The Supreme Court on Monday dismantled nearly a century of protections designed to keep federal agencies free from direct presidential control, ruling that President Trump can fire officials from the Federal Trade Commission and most independent bodies without cause.
The 6-3 decision topples Humphrey's Executor, a precedent that has governed agency leadership since 1935. Chief Justice John Roberts, writing for the majority, declared bluntly: "If anything more is left of Humphrey's, we overrule it."
Trump seized on the ruling immediately, posting on Truth Social that it was a "BIG WIN" and calling it "Historic and Unprecedented," among the most significant ever rendered on presidential authority. The decision expands executive power in ways rarely seen in modern constitutional law.
The practical fallout is already visible at the FTC. The agency has just lost two Democratic commissioners, Rebecca Slaughter and Alvaro Bedoya, whom Trump removed after concluding their presence conflicted with his administration's agenda. With no Democratic voices left on the five-member board, the agency's decision-making will unfold without meaningful internal dissent.
Historically, minority commissioners at agencies have filed public dissents on major rulings, creating a transparent record of competing perspectives within government. That institutional check disappears now. FTC Chair Andrew Ferguson, aligned with the White House's tech agenda, will operate without that built-in counterweight.
One significant limit emerged from the ruling: the Federal Reserve got special protection. The Court carved out the central bank, citing its "distinct historical tradition" and separate legal standing. A companion 5-4 decision blocked Trump from immediately removing Fed Governor Lisa Cook, signaling that Roberts and his colleagues view monetary policy as categorically different from other independent functions.

[APPLY WHAT YOU READ]:
A - Return everything in the Supreme Court article from "One significant limit" down to "other independent functions.", copied word for word.
B - Using the Supreme Court article, mark each statement yes or no and quote the words that decide it: (i) The Court decided the case 6-3. (ii) The ruling let Trump immediately remove Fed Governor Lisa Cook. (iii) The FTC board has five members.

[DATA PROVIDED]:
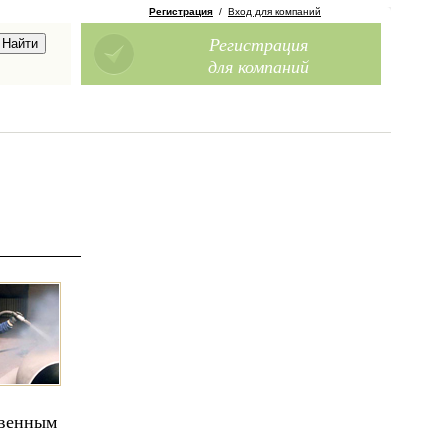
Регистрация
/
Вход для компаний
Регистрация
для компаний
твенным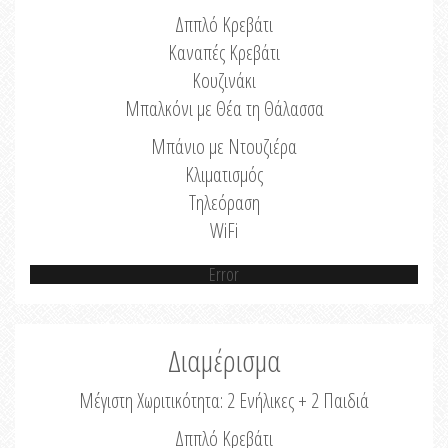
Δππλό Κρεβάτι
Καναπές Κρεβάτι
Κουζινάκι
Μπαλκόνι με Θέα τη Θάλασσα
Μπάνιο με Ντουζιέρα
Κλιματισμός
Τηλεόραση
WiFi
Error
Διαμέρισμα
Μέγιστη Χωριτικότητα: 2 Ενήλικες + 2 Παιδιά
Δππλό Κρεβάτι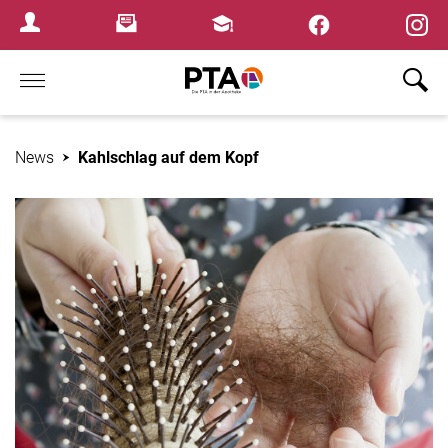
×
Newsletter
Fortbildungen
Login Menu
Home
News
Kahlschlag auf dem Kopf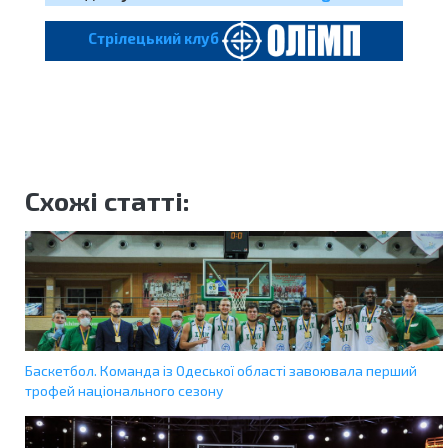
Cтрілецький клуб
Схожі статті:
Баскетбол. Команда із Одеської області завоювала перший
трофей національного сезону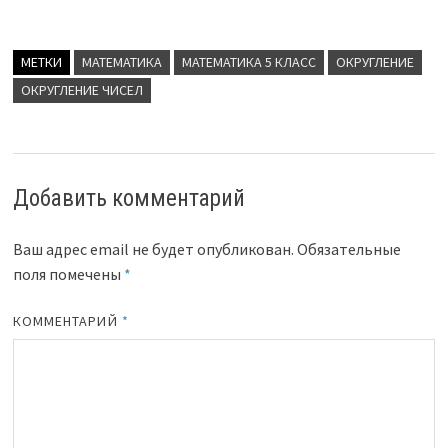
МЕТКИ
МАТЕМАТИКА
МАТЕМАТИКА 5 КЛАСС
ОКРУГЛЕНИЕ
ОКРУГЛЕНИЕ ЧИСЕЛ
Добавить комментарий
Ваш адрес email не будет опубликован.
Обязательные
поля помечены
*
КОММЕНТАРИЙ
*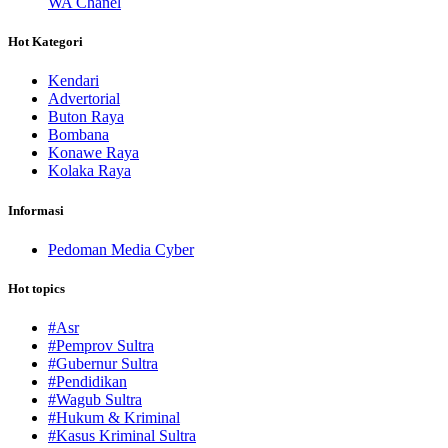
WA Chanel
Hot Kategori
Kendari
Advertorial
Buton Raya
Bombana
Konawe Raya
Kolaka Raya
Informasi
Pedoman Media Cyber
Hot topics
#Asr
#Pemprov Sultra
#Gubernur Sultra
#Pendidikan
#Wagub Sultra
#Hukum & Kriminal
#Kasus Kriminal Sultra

[RESULTS BY TASK]:
A -
One significant limit emerged from the ruling: the Federal Reserve got special protection. The Court carved out the central bank, citing its "distinct historical tradition" and separate legal standing. A companion 5-4 decision blocked Trump from immediately removing Fed Governor Lisa Cook, signaling that Roberts and his colleagues view monetary policy as categorically different from other independent functions.

B -
(i) Yes: "The 6-3 decision topples Humphrey's Executor"
(ii) No: "A companion 5-4 decision blocked Trump from immediately removing Fed Governor Lisa Cook"
(iii) Yes: "With no Democratic voices left on the five-member board"